__Selection__.
--- Begin ---

In TKET this constraint is represented by the Architecture class. An Architecture object requires a coupling map to be created, a list of pairs of qubits which defines where two-qubit primitives may be executed. A coupling map can be produced naively by the integer indexing of nodes and edges in some architecture.

from pytket.architecture import Architecture
from pytket.circuit import Node
import networkx as nx
from typing import List, Union, Tuple
def draw_graph(coupling_map: List[Union[Tuple[int, int], Tuple[Node, Node]]]):
    coupling_graph = nx.Graph(coupling_map)
    nx.draw(coupling_graph, labels={node: node for node in coupling_graph.nodes()})
simple_coupling_map = [(0, 1), (1, 2), (2, 3)]
simple_architecture = Architecture(simple_coupling_map)

--- End ---

__Dataset rows__.
--- Begin ---

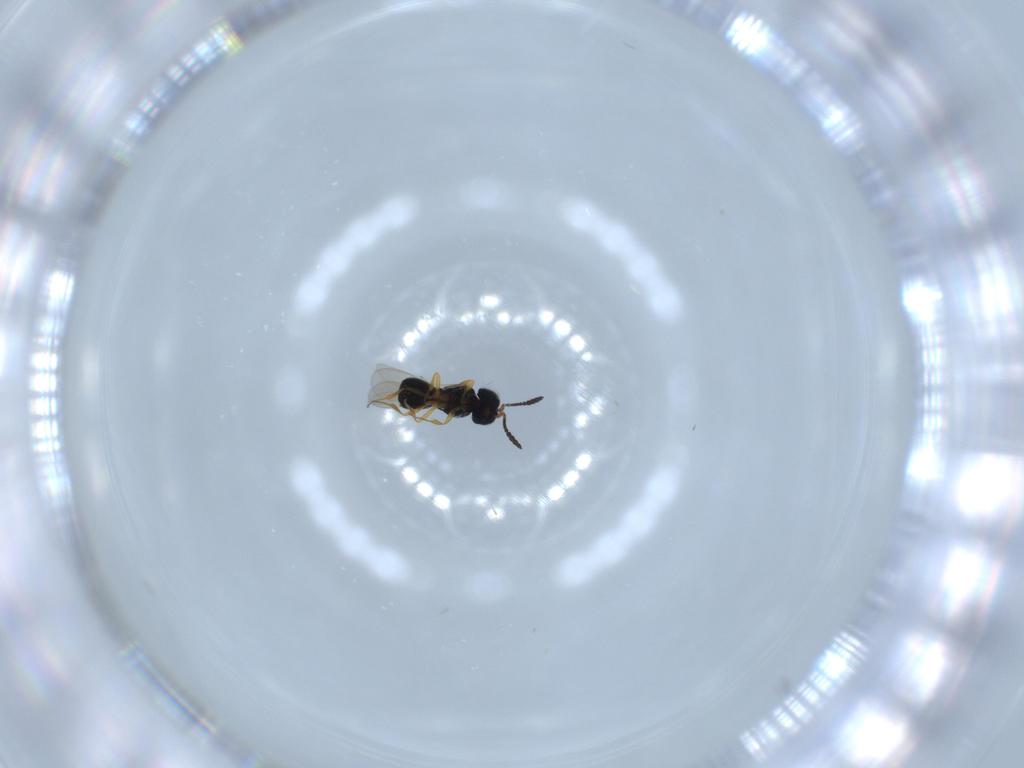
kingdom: Animalia
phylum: Arthropoda
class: Insecta
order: Hymenoptera
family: Scelionidae
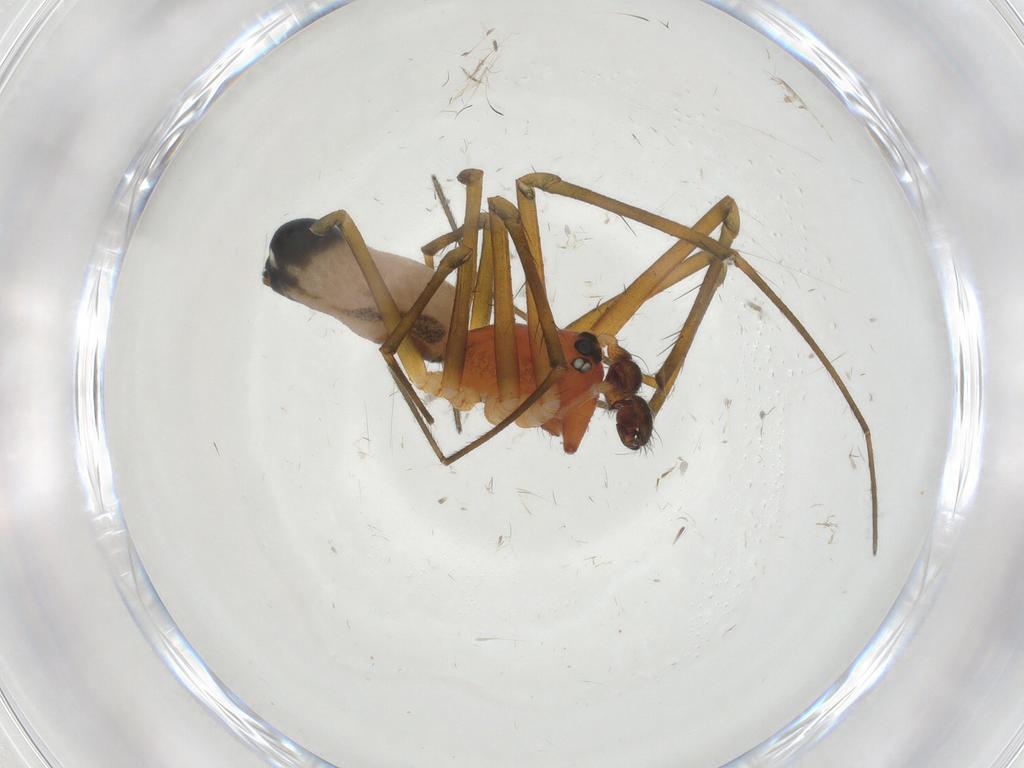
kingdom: Animalia
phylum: Arthropoda
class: Arachnida
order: Araneae
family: Linyphiidae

--- End ---

__Goal__.
Reproduce the TKET Architecture text in full, word for word, code lines included. Only the TKET text is needed here.

__Problem solution__.
In TKET this constraint is represented by the Architecture class. An Architecture object requires a coupling map to be created, a list of pairs of qubits which defines where two-qubit primitives may be executed. A coupling map can be produced naively by the integer indexing of nodes and edges in some architecture.

from pytket.architecture import Architecture
from pytket.circuit import Node
import networkx as nx
from typing import List, Union, Tuple
def draw_graph(coupling_map: List[Union[Tuple[int, int], Tuple[Node, Node]]]):
    coupling_graph = nx.Graph(coupling_map)
    nx.draw(coupling_graph, labels={node: node for node in coupling_graph.nodes()})
simple_coupling_map = [(0, 1), (1, 2), (2, 3)]
simple_architecture = Architecture(simple_coupling_map)